Text block -
VoiceCraft is a text to speech (TTS) and speech editing project written by Puyuan Peng which provides some interesting results for voice cloning with just a few seconds of input data. If you’re looking to try this tool out yourself but have hit some hurdles, I’ve created this guide which walks you through its use on Windows using Docker. You should have a little familiarity with Python to be able to use this tool.
What do you need?
During installation a significant amount of system memory is required otherwise you may experience swapping and a long setup time.
For the fullest experience using this software, it has some serious hardware requirements that you should make sure you can meet. It is VRAM hungry – this is from your GPU – but you may be able to make it work if you have a significant amount of RAM, as by default up to 50% of it will be provided as shared GPU memory.
You’ll need a total of 32GB available GPU memory. This can either be dedicated VRAM (e.g., an NVIDIA Tesla V100 workstation GPU), or a combination of VRAM and 50% system RAM (e.g., 16GB GPU, and 32GB of total system RAM).
However, if you do not have this much memory available, VoiceCraft’s kvcache
setting can make it possible to run simpler activities, including voice cloning, with 8GB total GPU memory. In my own testing, kvcache
did not affect the speed of voice cloning.
Final caveat, some features may also work fine purely on your CPU, but I gave up testing it after 7 minutes of it pegging 8 cores at 100% on an AMD Ryzen 7. For comparison, my GPU completes the demo workbook in 35 seconds.
Last of all you’ll need at least 16GB of free disk space.
Setup
You’re going to need to,
- Install Docker Desktop
- Enable Docker Desktop WSL2
- Build and run VoiceCraft container
Docker Desktop
Follow the official installation docs here: https://docs.docker.com/desktop/install/windows-install/
Ensure Docker is installed properly by running docker version
in PowerShell.
Enable Docker Desktop WSL2
Follow the official setup docs here: https://docs.docker.com/desktop/wsl/#turn-on-docker-desktop-wsl-2
Once complete, ensure your GPU works with Docker: https://docs.docker.com/desktop/gpu/
Build and run VoiceCraft container
To build the VoiceCraft container download and extract a zip of the master branch, either visit the repository on github.com and download from the Download ZIP link in the green Code button, or click here: https://github.com/jasonppy/VoiceCraft/archive/refs/heads/master.zip
Follow the QuickStart Docker section or these abridged instructions:
cd VoiceCraft
docker build --tag "voicecraft" .
start-jupyter.bat
After some time the JupyterLab web interface will be available at http://localhost:8888 and you can get started.
Usage
We’ll take a look at using VoiceCraft for speech cloning by using the existing TTS inference notebook provided in the repo. Once you’ve successfully accessed the web interface, open the work
directory from the left hand file browser and open inference_tts.ipynb
by double clicking it. In the new tab that opens you should see the title “VoiceCraft Inference Text To Speech Demo.” This workbook is a python script broken into “cells” that need to be run in sequential order.

Information given -
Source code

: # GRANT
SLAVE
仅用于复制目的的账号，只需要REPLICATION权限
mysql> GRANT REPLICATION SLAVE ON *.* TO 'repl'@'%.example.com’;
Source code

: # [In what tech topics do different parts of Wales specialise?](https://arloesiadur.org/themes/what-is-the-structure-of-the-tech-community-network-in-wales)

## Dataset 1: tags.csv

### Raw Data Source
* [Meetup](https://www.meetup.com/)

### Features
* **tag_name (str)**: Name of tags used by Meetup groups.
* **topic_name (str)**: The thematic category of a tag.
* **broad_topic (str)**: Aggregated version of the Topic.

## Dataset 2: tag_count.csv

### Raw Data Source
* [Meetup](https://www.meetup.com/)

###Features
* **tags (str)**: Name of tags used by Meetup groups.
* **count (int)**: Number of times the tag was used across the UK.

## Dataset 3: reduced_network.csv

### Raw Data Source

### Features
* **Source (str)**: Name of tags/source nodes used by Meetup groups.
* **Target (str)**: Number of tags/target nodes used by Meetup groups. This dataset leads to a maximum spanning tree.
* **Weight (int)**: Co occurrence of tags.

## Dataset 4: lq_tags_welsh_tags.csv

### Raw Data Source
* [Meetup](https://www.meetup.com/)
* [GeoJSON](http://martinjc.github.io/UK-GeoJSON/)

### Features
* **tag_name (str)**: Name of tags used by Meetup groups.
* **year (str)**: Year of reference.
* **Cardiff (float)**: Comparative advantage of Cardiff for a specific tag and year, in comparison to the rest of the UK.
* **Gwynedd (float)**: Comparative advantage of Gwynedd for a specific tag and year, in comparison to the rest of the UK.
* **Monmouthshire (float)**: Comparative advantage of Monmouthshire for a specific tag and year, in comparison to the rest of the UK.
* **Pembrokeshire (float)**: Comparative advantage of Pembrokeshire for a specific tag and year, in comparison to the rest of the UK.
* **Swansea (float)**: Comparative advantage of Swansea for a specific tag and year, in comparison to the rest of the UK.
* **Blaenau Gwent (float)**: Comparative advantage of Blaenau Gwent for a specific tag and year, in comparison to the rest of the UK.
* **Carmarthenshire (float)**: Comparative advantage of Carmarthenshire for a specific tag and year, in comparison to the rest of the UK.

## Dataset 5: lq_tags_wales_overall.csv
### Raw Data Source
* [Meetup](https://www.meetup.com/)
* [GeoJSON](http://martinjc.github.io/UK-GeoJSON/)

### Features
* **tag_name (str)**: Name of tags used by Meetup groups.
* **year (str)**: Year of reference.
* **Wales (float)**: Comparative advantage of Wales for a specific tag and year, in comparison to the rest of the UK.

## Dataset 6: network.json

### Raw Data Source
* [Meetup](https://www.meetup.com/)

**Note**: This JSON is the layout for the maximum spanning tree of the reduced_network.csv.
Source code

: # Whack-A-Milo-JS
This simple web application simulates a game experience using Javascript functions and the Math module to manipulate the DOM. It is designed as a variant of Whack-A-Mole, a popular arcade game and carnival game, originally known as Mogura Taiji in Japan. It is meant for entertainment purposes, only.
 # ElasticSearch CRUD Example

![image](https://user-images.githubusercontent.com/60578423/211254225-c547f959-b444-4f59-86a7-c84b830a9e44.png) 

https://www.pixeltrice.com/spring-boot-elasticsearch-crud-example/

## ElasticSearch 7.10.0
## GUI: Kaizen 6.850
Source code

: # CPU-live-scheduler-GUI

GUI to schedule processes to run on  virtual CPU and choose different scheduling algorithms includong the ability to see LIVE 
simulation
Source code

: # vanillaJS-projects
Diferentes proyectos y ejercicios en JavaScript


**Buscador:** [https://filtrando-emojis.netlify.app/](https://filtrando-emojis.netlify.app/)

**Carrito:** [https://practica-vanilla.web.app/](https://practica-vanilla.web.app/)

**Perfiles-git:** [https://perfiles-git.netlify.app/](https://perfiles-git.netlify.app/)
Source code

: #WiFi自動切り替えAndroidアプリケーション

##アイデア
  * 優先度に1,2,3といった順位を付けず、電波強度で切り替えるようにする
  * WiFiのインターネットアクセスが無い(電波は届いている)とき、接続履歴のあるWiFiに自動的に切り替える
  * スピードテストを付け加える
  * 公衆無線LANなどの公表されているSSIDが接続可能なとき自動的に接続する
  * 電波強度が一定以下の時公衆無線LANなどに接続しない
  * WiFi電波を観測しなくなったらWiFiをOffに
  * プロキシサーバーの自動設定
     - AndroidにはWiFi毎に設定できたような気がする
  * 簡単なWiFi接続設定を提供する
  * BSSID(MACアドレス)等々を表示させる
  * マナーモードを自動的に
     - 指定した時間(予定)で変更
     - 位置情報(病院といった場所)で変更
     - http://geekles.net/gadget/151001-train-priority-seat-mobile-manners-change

Exercise instructions -
According to the VoiceCraft guide, why might a large amount of system RAM let the tool run without a high-VRAM GPU? Answer in one to three sentences. The data stands on its own and is separate from the VoiceCraft guide.

Response for this exercise -
By default, up to 50% of system RAM is provided as shared GPU memory. That shared memory can combine with the GPU's VRAM to reach the 32GB total GPU memory the tool needs, for example a 16GB GPU with 32GB of total system RAM.